Hadron provides pre-built infrastructure stacks in the stacks/ directory:

  • logger: Vector log collection and forwarding to Loki
  • proxy: Caddy reverse proxy with automatic HTTPS

These can be imported and used in your plans:

import (
    "github.com/the-agent-c-ai/hadron/sdk"
    "github.com/the-agent-c-ai/hadron/stacks/logger"
    "github.com/the-agent-c-ai/hadron/stacks/proxy"
)

// Deploy logging stack
logger.Logger(plan, host, &logger.Config{
    Image:        "ghcr.io/org/vector@sha256:...",
    LogLevel:     "info",
    Environment:  "production",
    LokiEndpoint: "https://loki.example.com",
    LokiUsername: "user",
    LokiPassword: "pass",
})

// Deploy reverse proxy
proxy.Proxy(plan, appContainer, network, host, &proxy.Config{
    Image:    "ghcr.io/org/caddy@sha256:...",
    LogLevel: "info",
    Static:   "./static",
    Email:    "admin@example.com",
    Domain:   "app.example.com",
})

Configuration

Hadron reads from .env for secrets and configuration:

  • Host connection details (endpoint, user)
  • GHCR credentials
  • Image digests
  • Loki endpoints
  • Webhook secrets

Plans use os.Getenv() to read host configuration and EnvFile(".env") to inject environment variables into containers.

SSH Host Key Verification

Hadron supports two methods for SSH host key verification:

1. Known Hosts (Default)

// Uses ~/.ssh/known_hosts for verification
host := plan.Host("user@example.com").Build()

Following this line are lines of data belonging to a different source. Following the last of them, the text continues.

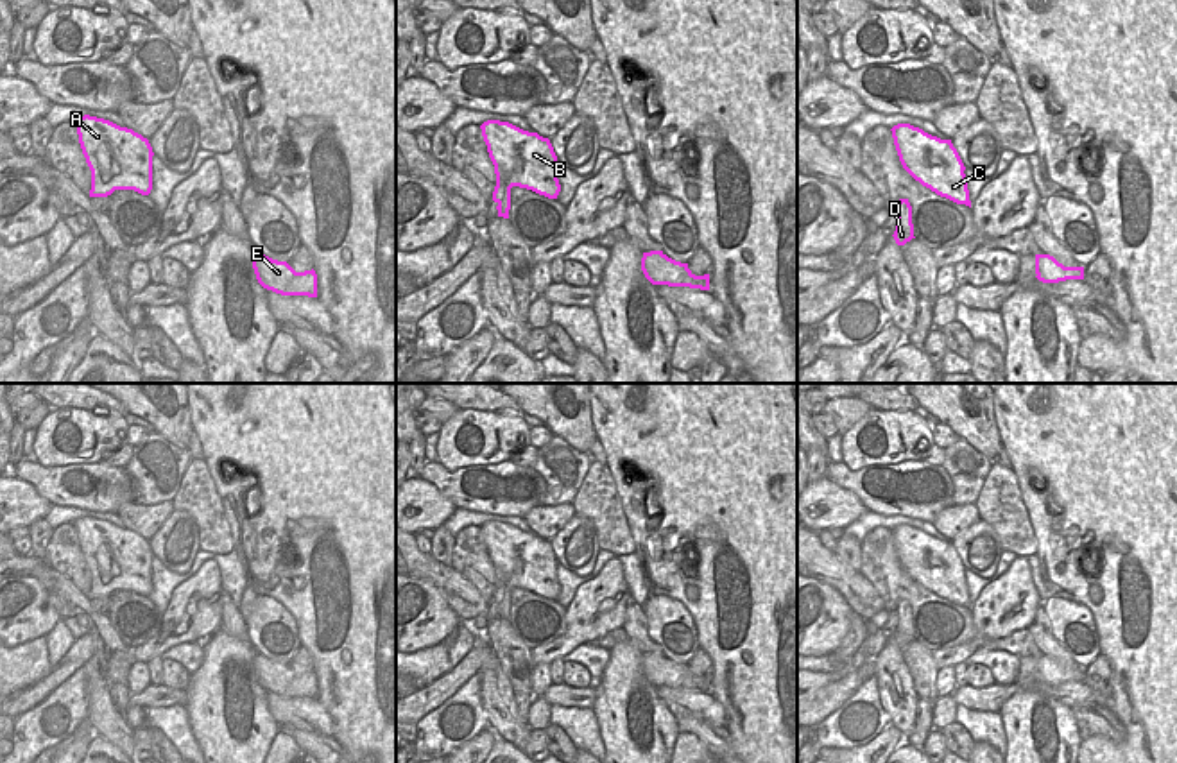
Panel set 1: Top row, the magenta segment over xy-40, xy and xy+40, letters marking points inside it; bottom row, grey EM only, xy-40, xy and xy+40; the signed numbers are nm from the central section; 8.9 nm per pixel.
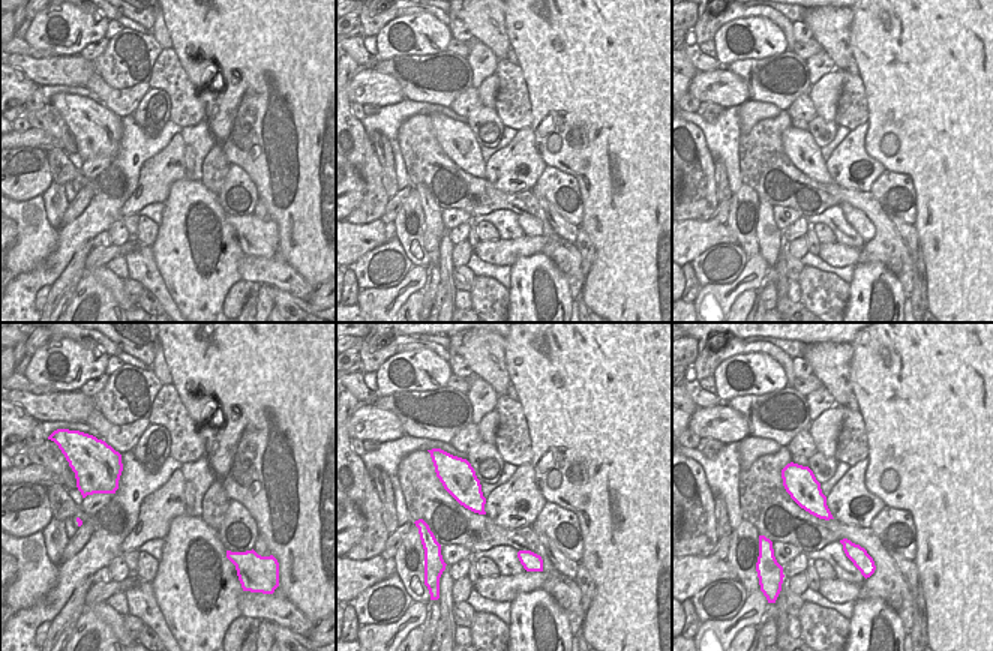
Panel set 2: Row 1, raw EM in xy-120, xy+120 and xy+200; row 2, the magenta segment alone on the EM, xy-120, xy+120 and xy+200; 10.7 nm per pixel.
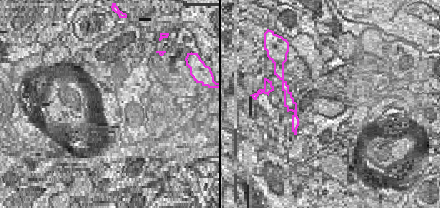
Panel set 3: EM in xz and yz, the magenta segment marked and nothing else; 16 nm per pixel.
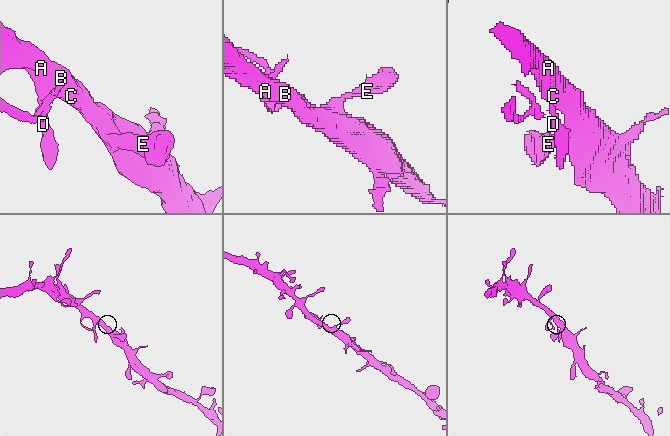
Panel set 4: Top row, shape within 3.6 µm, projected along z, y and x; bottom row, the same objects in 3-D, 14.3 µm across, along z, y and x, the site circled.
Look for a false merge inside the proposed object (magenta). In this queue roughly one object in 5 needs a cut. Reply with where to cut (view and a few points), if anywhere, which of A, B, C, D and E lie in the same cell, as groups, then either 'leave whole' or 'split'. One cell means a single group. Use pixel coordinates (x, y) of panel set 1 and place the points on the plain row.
no cut; A B C D E; leave whole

2. Fingerprint-Based (For Automation)

// For CI/CD and automated deployments where ~/.ssh/known_hosts is not practical
// Get fingerprint: ssh-keyscan -t ed25519 hostname | ssh-keygen -lf -
host := plan.Host("user@example.com").
    Fingerprint("SHA256:nThbg6kXUpJWGl7E1IGOCspRomTxdCARLviKw6E5SY8").
    Build()

Fingerprint verification is recommended for:

  • CI/CD pipelines with ephemeral build agents
  • Terraform-style infrastructure-as-code deployments
  • Any scenario where the fingerprint can be securely stored in configuration

CLI Usage

# Deploy a plan (hosts defined in plan)
hadron deploy -p deploy/plan.go

# Dry run (show what would change without executing)
hadron deploy --dry-run -p deploy/plan.go

# Destroy all resources in plan
hadron destroy -p deploy/plan.go

# Verbose logging (see all docker commands)
hadron deploy -p deploy/plan.go --log-level debug

Benefits

  • Simple: SSH + Docker CLI. No agents, no daemons.
  • Efficient: One SSH connection per host, reused for all operations.
  • Scalable: Multi-host deployments with parallel execution.
  • Declarative: Hosts and infrastructure fully defined in code.
  • Idempotent: Only redeploy what changed (SHA-based detection).
  • Safe: Health checks prevent broken deploys.
  • Fast: Parallel resource creation across hosts where dependencies allow.
  • Type-safe: Plans are Go programs, catch errors at compile time.
  • Transparent: See exact docker commands being executed (zerolog debug mode).
  • Portable: Same plan works across dev/staging/prod by changing .env.